Judge Morris’ April 15 order sided with the environmental plaintiffs, with a significant twist.  Although the plaintiffs had asked only that the Keystone XL pipeline’s use of NWP 12 be blocked, and although Judge Morris had previously stated that the case would only impact the Keystone XL project, the April 15 order vacated NWP nationally, on the basis that ACOE had not undertaken consultation with USFWS when renewing NWP 12 in 2017.

The result of Judge Morris ruling was that every utility project of any type in the United States – whether pipeline, electric transmission, or other utility – that was relying on NWP 12 to provide regulatory certainty for stream and wetlands crossings could no longer do so.  Through an amended order dated May 11, Judge Morris walked back his original ruling, limiting its applicability to oil and gas pipelines, although still with nationwide effect.

The Ninth Circuit’s May 28 Order summarily denied expedited motions to stay the district court ruling on appeal.  In seeking a stay, the U.S. Department of Justice had strongly decried the procedural irregularity of Judge Morris issuing a ruling with nationwide effect where he had not been asked to do so by the plaintiffs, and where the court had previously stated that the case was local in nature.  Various industry and business groups also weighed in, noting the devastating impact of the nationwide ruling on ongoing pipeline projects employing thousands during the national economic downturn caused by the COVID-19 pandemic.

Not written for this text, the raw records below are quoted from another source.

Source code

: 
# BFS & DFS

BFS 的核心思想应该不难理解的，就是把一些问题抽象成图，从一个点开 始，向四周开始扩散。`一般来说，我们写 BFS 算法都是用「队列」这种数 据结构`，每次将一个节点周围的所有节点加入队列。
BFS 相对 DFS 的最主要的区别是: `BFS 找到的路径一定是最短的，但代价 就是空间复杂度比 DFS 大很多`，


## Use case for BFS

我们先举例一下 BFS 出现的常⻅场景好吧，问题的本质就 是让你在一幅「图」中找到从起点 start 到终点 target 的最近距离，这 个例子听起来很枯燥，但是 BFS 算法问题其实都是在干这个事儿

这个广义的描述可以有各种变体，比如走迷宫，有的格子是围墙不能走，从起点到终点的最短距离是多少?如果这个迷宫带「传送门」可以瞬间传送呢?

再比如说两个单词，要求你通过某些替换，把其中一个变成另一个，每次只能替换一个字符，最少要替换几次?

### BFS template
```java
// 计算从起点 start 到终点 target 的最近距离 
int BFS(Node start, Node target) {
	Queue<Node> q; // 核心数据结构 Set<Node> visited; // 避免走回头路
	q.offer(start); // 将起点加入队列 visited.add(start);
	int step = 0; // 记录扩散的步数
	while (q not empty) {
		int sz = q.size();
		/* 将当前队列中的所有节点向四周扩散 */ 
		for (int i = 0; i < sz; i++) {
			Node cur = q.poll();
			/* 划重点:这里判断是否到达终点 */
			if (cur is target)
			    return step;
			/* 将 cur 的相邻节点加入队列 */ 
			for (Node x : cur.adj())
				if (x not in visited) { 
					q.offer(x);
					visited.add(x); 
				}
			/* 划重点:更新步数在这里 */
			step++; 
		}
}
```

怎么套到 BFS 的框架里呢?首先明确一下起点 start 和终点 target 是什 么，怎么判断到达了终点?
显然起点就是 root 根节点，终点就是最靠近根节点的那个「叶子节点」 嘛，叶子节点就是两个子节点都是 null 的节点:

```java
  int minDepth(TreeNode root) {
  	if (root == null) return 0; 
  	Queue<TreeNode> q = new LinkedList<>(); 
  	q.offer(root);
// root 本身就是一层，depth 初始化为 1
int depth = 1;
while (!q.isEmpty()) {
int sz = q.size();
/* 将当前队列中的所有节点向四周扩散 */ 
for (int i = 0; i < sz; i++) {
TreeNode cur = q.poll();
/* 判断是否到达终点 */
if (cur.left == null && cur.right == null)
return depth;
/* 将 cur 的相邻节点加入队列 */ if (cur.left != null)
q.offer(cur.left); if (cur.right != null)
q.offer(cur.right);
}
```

Denial of the stay means that NWP 12 is unavailable for permitting of oil and gas pipelines pending a decision on the merits, unless USDOJ or the industry parties seek and are able to obtain a stay from the U.S. Supreme Court.  As importantly, if the District Court’s ruling that ACOE should have undertaken formal ESA consultations with USFWS when renewing NWP 12 in 2017 is upheld on the merits by the 9th Circuit, the decision could create a basis for project opponents to challenge use of NWPs by other industries.  Businesses with current and future activities that may affect streams and wetlands, and that utilize other NWPs, should follow the case closely.